Re: [PATCH] net/9p: fix infinite loop in p9_client_rpc on fatal signal

From: Dominique Martinet

Date: Sun Jun 21 2026 - 09:01:14 EST


Dominique Martinet wrote on Fri, Apr 17, 2026 at 07:52:52AM +0900:
> > While the ideal long-term goal is the asynchronous implementation (as
> > seen in your 9p-async-v2 branch [2]), this patch serves as a reliable
> > intermediate solution for a critical regression.
> > [2] https://github.com/martinetd/linux/commits/9p-async-v2
>
> iirc one of the problem with the async branch is that the process would
> quit immediately on, say, ^C, before the IO has completed, but it's
> possible for the server to process the IO (and not the flush) afterwards
> and you'd get something that's not supposed to happen e.g.
>
> p1 p2
>
> write(1)
> ^C/sigkill
> flush sent but process exit without waiting for server ack
> 1 not written yet
> write(2) in same spot
> write(2) done
> write(1) completes
> data isn't 2 as expected after p2 completed
>
>
> So it's quite possible async isn't the way to go, but that there is no
> good solution for this
> (given this is true even without async on sigkill: if we have something
> that works safely, there's no reason to wait only for non-fatal signals...)

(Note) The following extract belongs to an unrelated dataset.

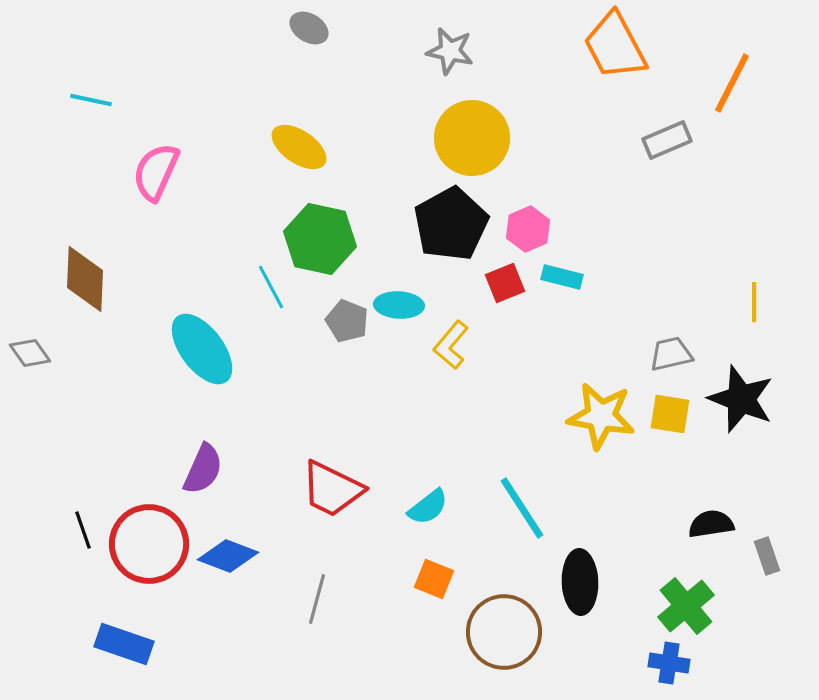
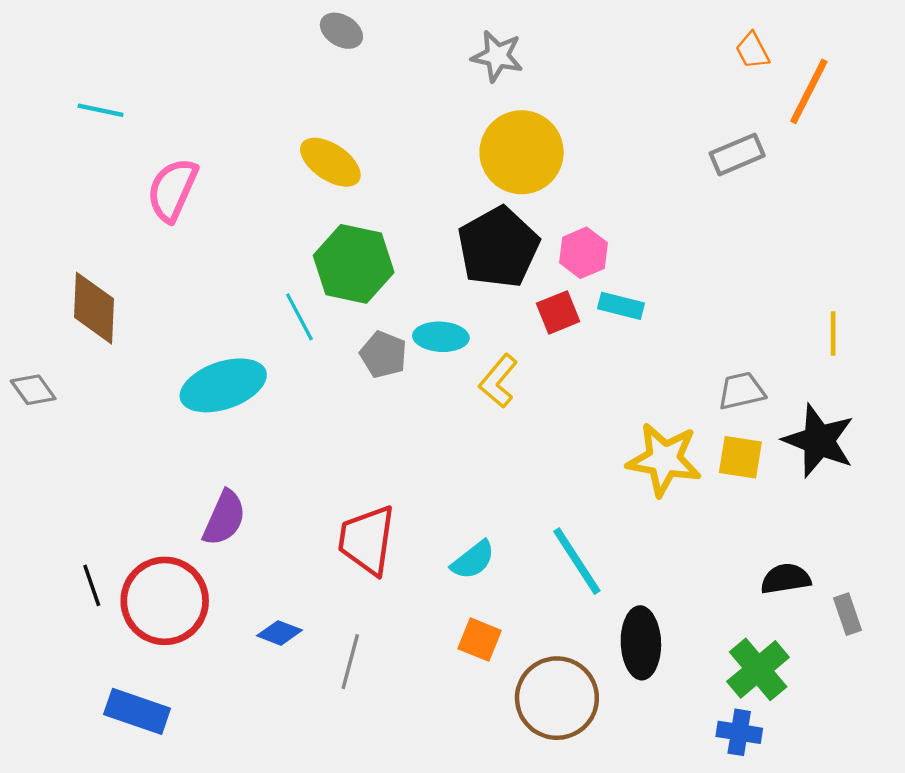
orange trapezoid: (615, 46) -> (753, 51), moved, size x0.5
cyan ellipse: (202, 349) -> (223, 385), turned -72
red trapezoid: (332, 489) -> (367, 540), turned 72
blue diamond: (228, 556) -> (280, 633), moved, size x0.7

Sorry to come back to this after two months but I'm still a bit worried
about this patch, and just came back to it as I'm about to send the PR
to Linus...
And I'm still thinking about the problem above, or rather possible
variants involving cache (e.g. write going through the server, but
client believing it didn't because the response didn't make it in time)

.. But the thing is, I couldn't actually hit the `if
(fatal_signal_pending(current))` you added (adding some print
statement):
- if cache is enabled, the actual I/Os are done by the vfs in the
background, so any kill to user processes won't have any impact (and
thus I guess my main worry about cache is alleviated there)
- with cache=none I'm not sure why I can't hit it, I tried with an
external server, breaking on the write() call while running dd, and
killing dd with SIGKILL a few times but that doesn't appear to be
enough? (task still stuck in write > rpc > flush > rpc, but it doesn't
appear to ever get out of io_wait_event_killable() even when I hammer it
with more signals?)

So, given that my worry with cache is irrelevant (runs in background &
won't ever hit this), I can't seem to hit this with what I consider
to be normal workloads, and assuming it does fix your problems given you
were able to test it... I'll leave it in and send to Linus now but I'd
appreciate clarifications on how to test this more thoroughly as time
permits...
(I honestly probably should drop the patch at this point, but it'll
still be time to revert if I figure something out in the next few weeks
given it's been in -next for almost 2 months already)

Thanks,
--
Dominique Martinet